▶ _Dataset content_:
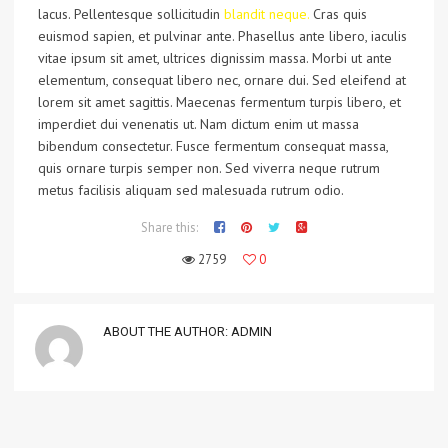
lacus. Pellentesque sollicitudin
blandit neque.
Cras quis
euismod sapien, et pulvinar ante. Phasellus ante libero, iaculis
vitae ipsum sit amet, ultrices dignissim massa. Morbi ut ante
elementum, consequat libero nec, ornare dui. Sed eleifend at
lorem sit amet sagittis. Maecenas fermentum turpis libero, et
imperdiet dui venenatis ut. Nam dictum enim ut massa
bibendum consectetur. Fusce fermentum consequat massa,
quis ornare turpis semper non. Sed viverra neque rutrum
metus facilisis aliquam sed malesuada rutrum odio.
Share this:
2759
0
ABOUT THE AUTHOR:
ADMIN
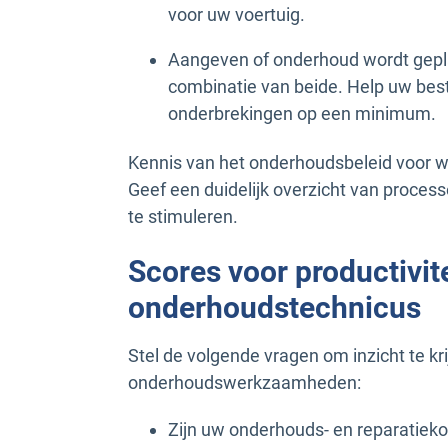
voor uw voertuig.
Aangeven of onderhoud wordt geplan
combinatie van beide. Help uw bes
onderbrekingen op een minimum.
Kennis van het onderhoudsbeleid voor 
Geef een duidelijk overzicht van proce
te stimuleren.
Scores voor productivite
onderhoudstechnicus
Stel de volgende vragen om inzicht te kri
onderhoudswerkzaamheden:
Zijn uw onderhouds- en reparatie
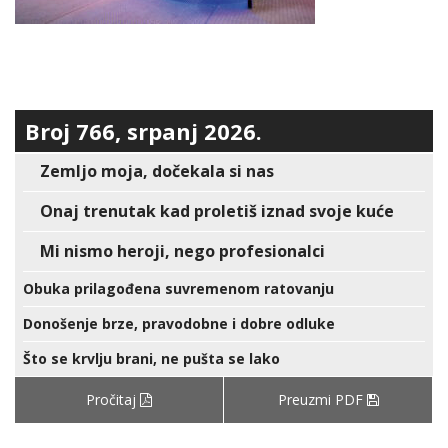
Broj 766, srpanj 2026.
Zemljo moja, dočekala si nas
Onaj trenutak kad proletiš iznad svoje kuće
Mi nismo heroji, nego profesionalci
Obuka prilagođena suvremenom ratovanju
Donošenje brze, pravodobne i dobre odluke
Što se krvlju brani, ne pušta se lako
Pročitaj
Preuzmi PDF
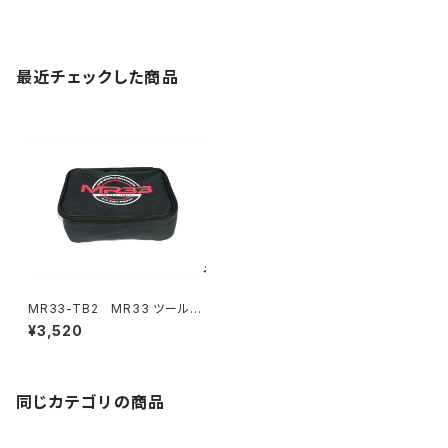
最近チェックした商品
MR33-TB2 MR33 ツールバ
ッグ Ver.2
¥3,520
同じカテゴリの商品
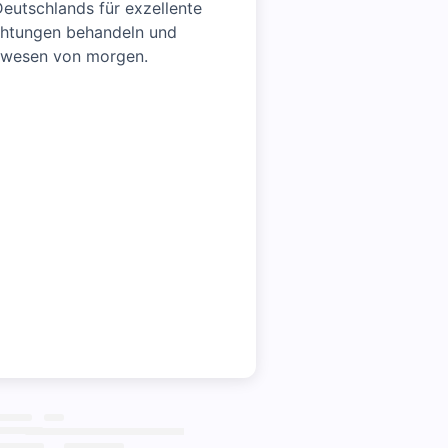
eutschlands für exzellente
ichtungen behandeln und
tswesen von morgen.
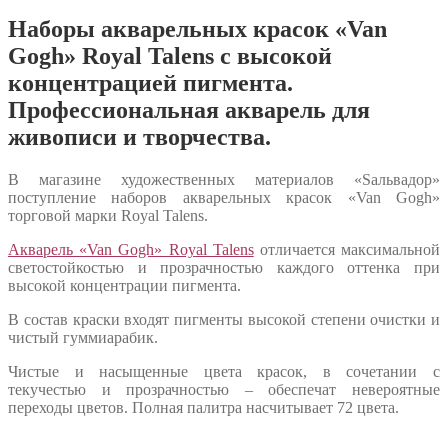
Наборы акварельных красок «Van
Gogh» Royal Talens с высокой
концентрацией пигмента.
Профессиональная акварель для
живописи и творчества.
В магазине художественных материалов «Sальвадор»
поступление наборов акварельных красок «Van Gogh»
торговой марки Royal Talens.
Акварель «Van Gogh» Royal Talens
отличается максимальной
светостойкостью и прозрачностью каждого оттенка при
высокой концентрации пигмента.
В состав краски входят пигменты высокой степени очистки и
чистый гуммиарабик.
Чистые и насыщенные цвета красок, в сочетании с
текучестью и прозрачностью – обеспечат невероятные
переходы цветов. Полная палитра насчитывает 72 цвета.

--

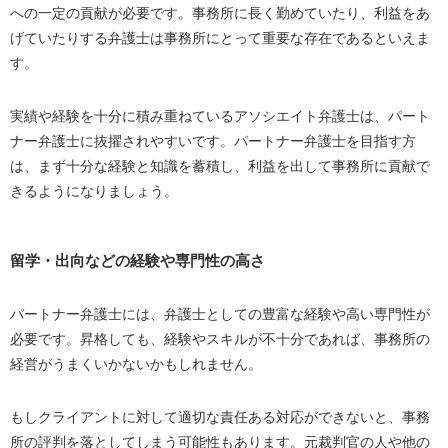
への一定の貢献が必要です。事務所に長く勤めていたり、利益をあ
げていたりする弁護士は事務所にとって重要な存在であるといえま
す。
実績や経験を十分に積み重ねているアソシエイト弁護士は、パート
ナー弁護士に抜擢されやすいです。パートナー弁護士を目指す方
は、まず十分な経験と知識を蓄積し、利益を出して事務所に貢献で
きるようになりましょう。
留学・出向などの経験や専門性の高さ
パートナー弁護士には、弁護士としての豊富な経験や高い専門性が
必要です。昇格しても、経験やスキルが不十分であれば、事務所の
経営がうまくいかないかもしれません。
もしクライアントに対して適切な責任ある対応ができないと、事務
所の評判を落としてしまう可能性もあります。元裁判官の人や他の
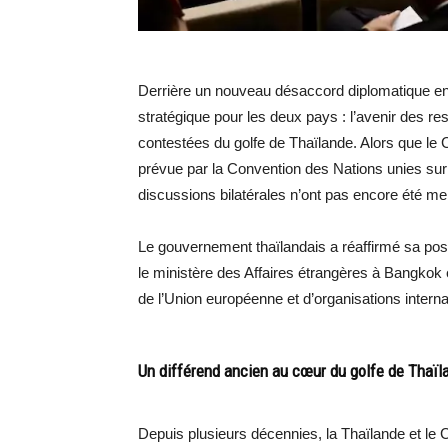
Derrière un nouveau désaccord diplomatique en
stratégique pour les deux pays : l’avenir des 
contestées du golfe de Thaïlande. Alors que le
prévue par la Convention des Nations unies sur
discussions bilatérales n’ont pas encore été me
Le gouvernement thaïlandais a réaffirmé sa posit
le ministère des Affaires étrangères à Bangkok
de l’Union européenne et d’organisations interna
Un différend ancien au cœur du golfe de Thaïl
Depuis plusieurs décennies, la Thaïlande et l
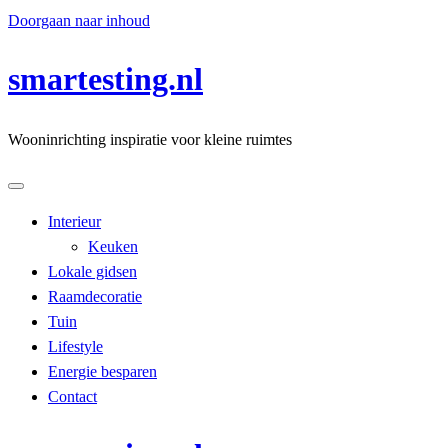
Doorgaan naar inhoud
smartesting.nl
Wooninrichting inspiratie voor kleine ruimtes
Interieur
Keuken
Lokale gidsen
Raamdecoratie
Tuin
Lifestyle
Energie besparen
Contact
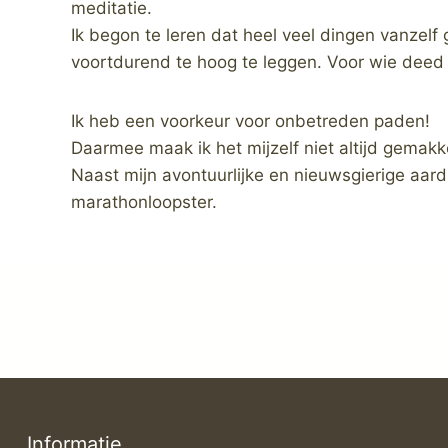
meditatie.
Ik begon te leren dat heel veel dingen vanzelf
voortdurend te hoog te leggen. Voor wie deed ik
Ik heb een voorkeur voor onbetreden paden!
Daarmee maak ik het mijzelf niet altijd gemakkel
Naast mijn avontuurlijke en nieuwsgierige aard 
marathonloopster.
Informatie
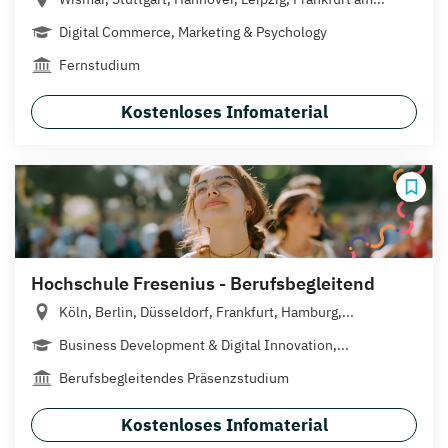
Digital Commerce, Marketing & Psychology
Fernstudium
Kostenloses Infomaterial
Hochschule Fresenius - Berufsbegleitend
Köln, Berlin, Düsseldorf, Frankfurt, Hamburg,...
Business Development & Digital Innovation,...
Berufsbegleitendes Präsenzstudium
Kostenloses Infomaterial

==

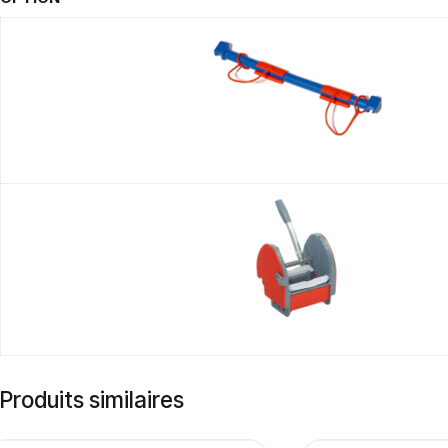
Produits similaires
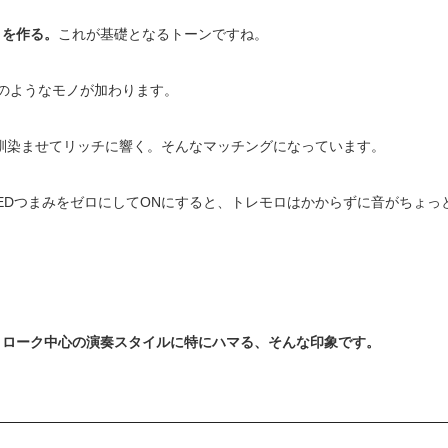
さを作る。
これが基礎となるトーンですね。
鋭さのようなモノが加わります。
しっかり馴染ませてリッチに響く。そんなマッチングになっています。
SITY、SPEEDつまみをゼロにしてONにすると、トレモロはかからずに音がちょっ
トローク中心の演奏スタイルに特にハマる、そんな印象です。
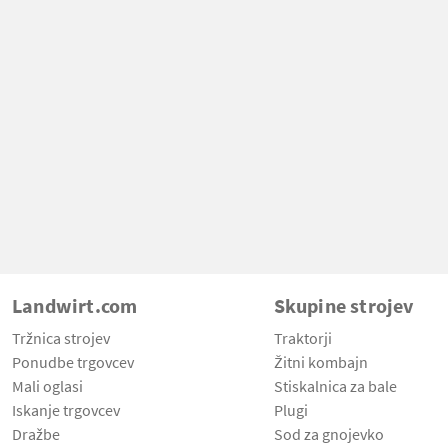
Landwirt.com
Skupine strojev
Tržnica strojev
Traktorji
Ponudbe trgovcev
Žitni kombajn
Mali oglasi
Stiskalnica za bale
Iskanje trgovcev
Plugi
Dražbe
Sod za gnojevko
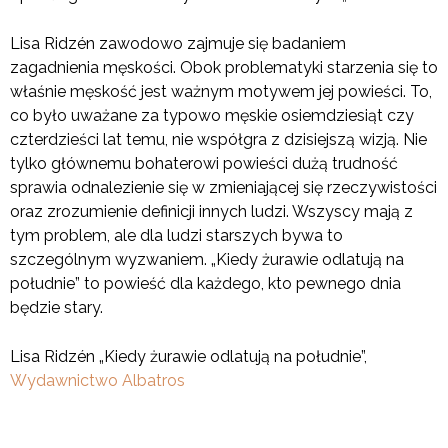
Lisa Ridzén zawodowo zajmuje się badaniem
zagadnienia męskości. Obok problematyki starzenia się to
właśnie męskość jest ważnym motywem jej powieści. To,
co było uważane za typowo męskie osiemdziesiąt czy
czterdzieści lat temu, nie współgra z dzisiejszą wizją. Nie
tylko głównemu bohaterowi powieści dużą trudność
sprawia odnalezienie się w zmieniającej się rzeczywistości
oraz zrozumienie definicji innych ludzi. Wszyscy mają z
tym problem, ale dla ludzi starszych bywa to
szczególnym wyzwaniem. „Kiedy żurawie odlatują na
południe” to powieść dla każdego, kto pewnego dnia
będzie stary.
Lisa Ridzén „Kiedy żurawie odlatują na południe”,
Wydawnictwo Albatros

▶ _Task to complete_: Copy, from the lines above, each one that holds "consequat".

▶ _The completed task_:
elementum, consequat libero nec, ornare dui. Sed eleifend at
bibendum consectetur. Fusce fermentum consequat massa,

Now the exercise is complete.